The findings suggest that stress levels and unhappiness were not linked to an increased risk of death for women, according to CBS; it’s not clear if the results apply to men.
Peto said that particularly important data came from 500,000 women who reported on their baseline surveys that they were in good health (no history of cancer, heart disease, emphysema or stroke). A “substantial minority” of the healthy women said they were unhappy or stressed, but over the next 10 years, they were no more likely to die than the women who were generally happy.
“This finding refutes the large effects of unhappiness and stress on mortality that others have claimed,” Dr. Peto said to The Times.
However, experts still say that though unhappiness might not directly affect health, it can cause harm in other ways such as alcoholism, suicide and increase risk of dangerous behavior. Experts add that the statistics are based on self-assessments and that the data is hard to tackle since emotion is more difficult than fact.

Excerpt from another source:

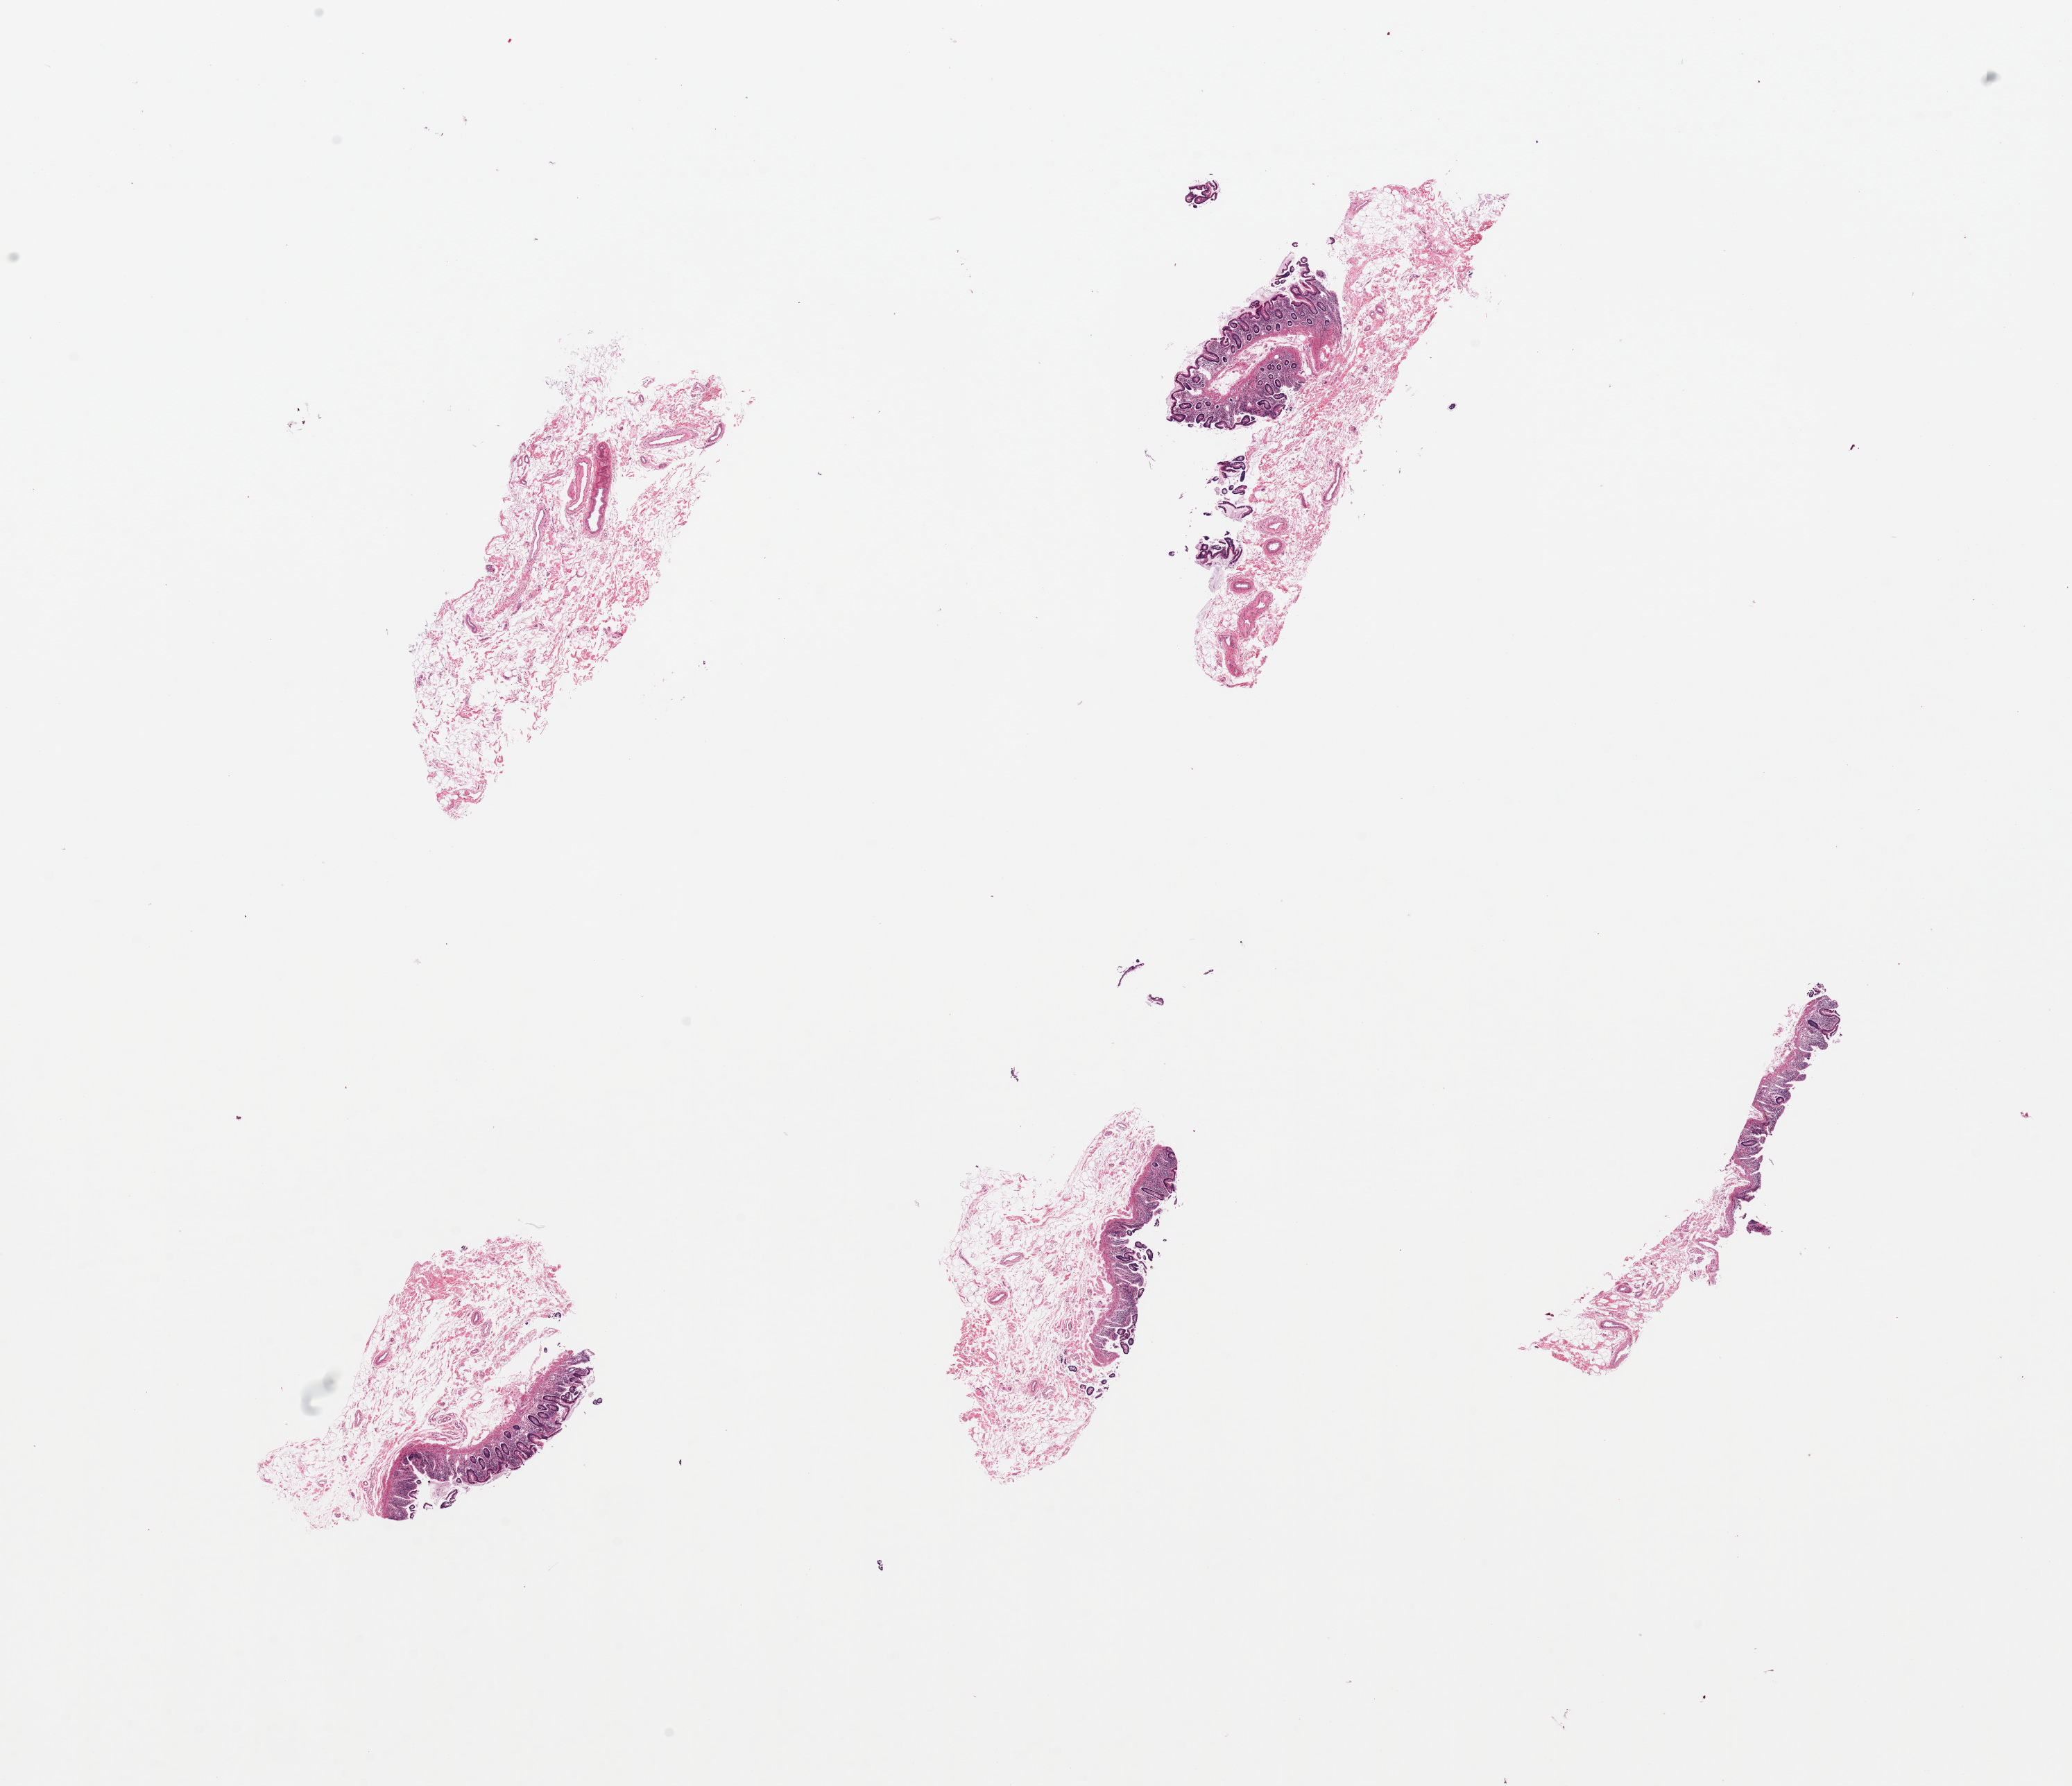
Whole-slide image, H&E stain, low-resolution overview of the scanned area, about 23.6 x 20.4 mm; PAXgene-fixed, paraffin-embedded tissue; sampled site (target tissue): ileum; donor tissue sample. Donor sex: female.
- pathologist's review note for this sample: 5 pieces, predominantly submucosa and strips of colonic mucosa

“I would have liked to see more discussion of how people translate these complicated feelings into a self-report of happiness,” said Baruch Fischhoff, a psychologist at Carnegie Mellon University who studies decision-making. “Think about everything that’s going on in your life and tell me how happy you are. Happiness is a squishy measure.”
The results of previous studies haven’t been consistent, with some concluding that unhappiness causes illness and other showing zero connection, Fischoff said. “It looks to me like people have collected a lot of data without finding a clear signal,” he added. “So if there is some correlation out there, it’s not very big.”
Authors of the study hope that the findings will encourage people to rethink the common conceptions about unhappiness and adverse health, but they admit more research needs to be done.
An editorial that went along with the study in The Lancet noted that it contained “the largest population so far in happiness studies.”
Peto doesn’t think that the study will change very many minds because the beliefs about the connection between unhappiness and decreased health are so engrained.
“People are still going to believe that stress causes heart attacks,” he said.